Sutskever’s response to Dwarkesh in their interview was a convincing refutation of this argument for me:
Dwarkesh Patel
So you could argue that next-token prediction can only help us match human performance and maybe not surpass it? What would it take to surpass human performance?
Ilya Sutskever
I challenge the claim that next-token prediction cannot surpass human performance. On the surface, it looks like it cannot. It looks like if you just learn to imitate, to predict what people do, it means that you can only copy people. But here is a counter argument for why it might not be quite so. If your base neural net is smart enough, you just ask it — What would a person with great insight, wisdom, and capability do? Maybe such a person doesn’t exist, but there’s a pretty good chance that the neural net will be able to extrapolate how such a person would behave. Do you see what I mean?
Dwarkesh Patel
Yes, although where would it get that sort of insight about what that person would do? If not from…
Ilya Sutskever
From the data of regular people. Because if you think about it, what does it mean to predict the next token well enough? It’s actually a much deeper question than it seems. Predicting the next token well means that you understand the underlying reality that led to the creation of that token.

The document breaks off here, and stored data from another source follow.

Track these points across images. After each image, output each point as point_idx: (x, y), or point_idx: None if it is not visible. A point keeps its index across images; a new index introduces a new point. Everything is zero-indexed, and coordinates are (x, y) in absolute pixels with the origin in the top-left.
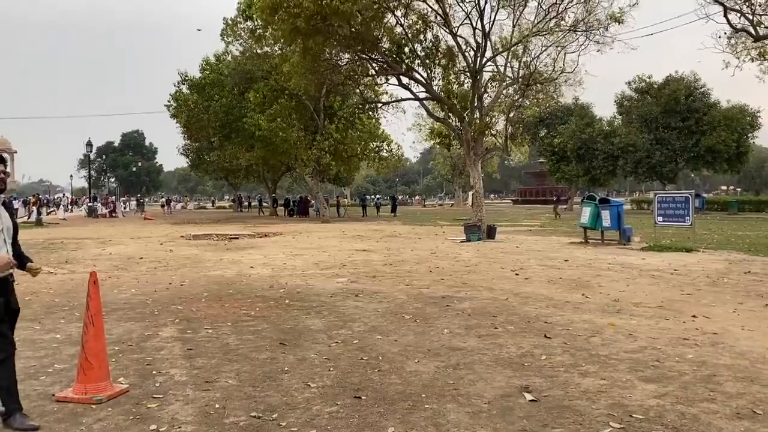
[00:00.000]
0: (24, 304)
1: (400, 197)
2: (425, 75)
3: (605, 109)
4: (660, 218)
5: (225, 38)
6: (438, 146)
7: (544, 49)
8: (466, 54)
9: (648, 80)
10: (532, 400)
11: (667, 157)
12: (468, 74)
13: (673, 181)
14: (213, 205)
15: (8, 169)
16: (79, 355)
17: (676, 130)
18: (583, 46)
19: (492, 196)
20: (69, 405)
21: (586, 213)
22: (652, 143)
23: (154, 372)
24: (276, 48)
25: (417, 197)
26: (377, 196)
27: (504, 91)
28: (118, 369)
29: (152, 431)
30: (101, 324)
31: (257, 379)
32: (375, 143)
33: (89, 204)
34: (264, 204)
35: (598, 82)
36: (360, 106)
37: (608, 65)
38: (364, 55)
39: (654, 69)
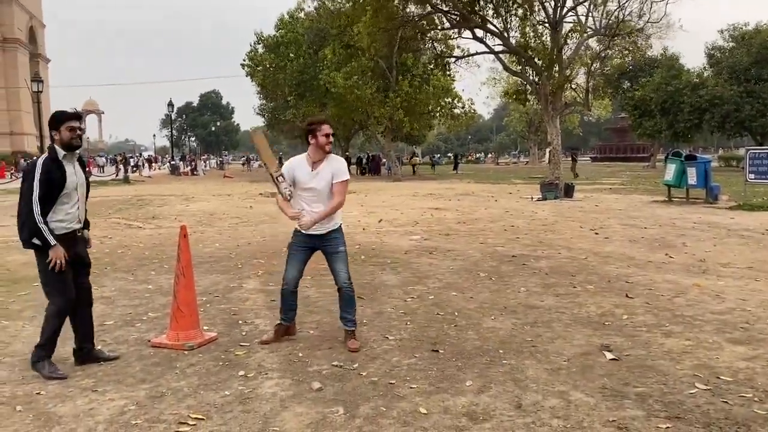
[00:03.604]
0: (117, 257)
1: (471, 155)
2: (501, 27)
3: (696, 61)
4: (752, 175)
5: None
6: (513, 101)
7: None
8: (546, 4)
9: (743, 28)
10: (613, 359)
11: (758, 111)
12: (548, 25)
13: (766, 137)
14: None
15: (83, 126)
16: (171, 305)
17: None
18: None
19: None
20: (163, 350)
21: (670, 170)
22: (742, 96)
23: (240, 321)
24: (348, 4)
25: (489, 155)
26: (448, 154)
27: (585, 43)
28: (207, 318)
29: (241, 377)
30: (191, 275)
31: (337, 331)
32: (447, 99)
33: (172, 162)
34: None
35: (691, 32)
36: (434, 61)
37: (704, 13)
38: (438, 7)
39: (757, 14)
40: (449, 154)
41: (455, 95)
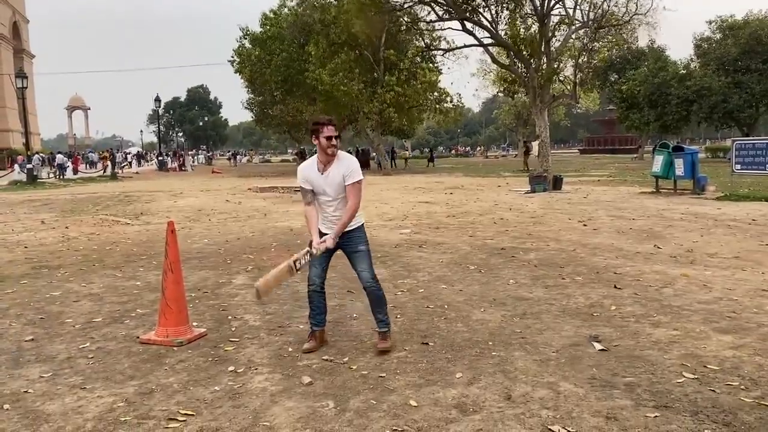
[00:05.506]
0: (105, 253)
1: (455, 148)
2: (490, 19)
3: (681, 53)
4: (738, 166)
5: None
6: (501, 95)
7: None
8: None
9: (730, 19)
10: (602, 350)
11: (746, 102)
12: (535, 17)
13: (753, 128)
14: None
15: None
16: (159, 301)
17: (757, 73)
18: None
19: (556, 145)
20: (152, 347)
21: (658, 161)
22: (729, 87)
23: (229, 317)
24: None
25: (479, 148)
26: (439, 148)
27: (573, 36)
28: (196, 314)
29: (230, 372)
30: (179, 271)
31: (327, 325)
32: (435, 94)
33: (160, 158)
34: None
35: (679, 24)
36: (422, 54)
37: (692, 4)
38: None
39: (744, 6)
40: (441, 148)
41: (442, 91)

It’s not statistics. Like it is statistics but what is statistics? In order to understand those statistics to compress them, you need to understand what is it about the world that creates this set of statistics? And so then you say — Well, I have all those people. What is it about people that creates their behaviors? Well they have thoughts and their feelings, and they have ideas, and they do things in certain ways. All of those could be deduced from next-token prediction. And I’d argue that this should make it possible, not indefinitely but to a pretty decent degree to say — Well, can you guess what you’d do if you took a person with this characteristic and that characteristic? Like such a person doesn’t exist but because you’re so good at predicting the next token, you should still be able to guess what that person who would do. This hypothetical, imaginary person with far greater mental ability than the rest of us
I respect Sutskever a lot, but if he believed that he could get an equivalent world model by spending an equivalent amount of compute learning from next-token prediction using any other set of real-world data samples, why would they go to such lengths to specifically obtain human-generated text for training? They might as well just do lots of random recordings (e.g., video, audio, radio signals) and pump it all into the model. In principle that could probably work, but it’s very inefficient.
Human language is a very high density encoding of world models, so by training on human language models get much of their world model “for free“, because humanity has already done a lot of pre-work by sampling reality in a wide variety of ways and compressing it into the structure of language. However, our use of language still doesn’t capture all of reality exactly and I would argue it’s not even close. (Saying otherwise is equivalent to saying we’ve already discovered almost all possible capabilities, which would entail that AI actually has a hard cap at roughly human ability.)
In order to expand its world model beyond human ability, AI has to sample reality itself, which is much less sample-efficient than sampling human behavior, hence the “soft cap”.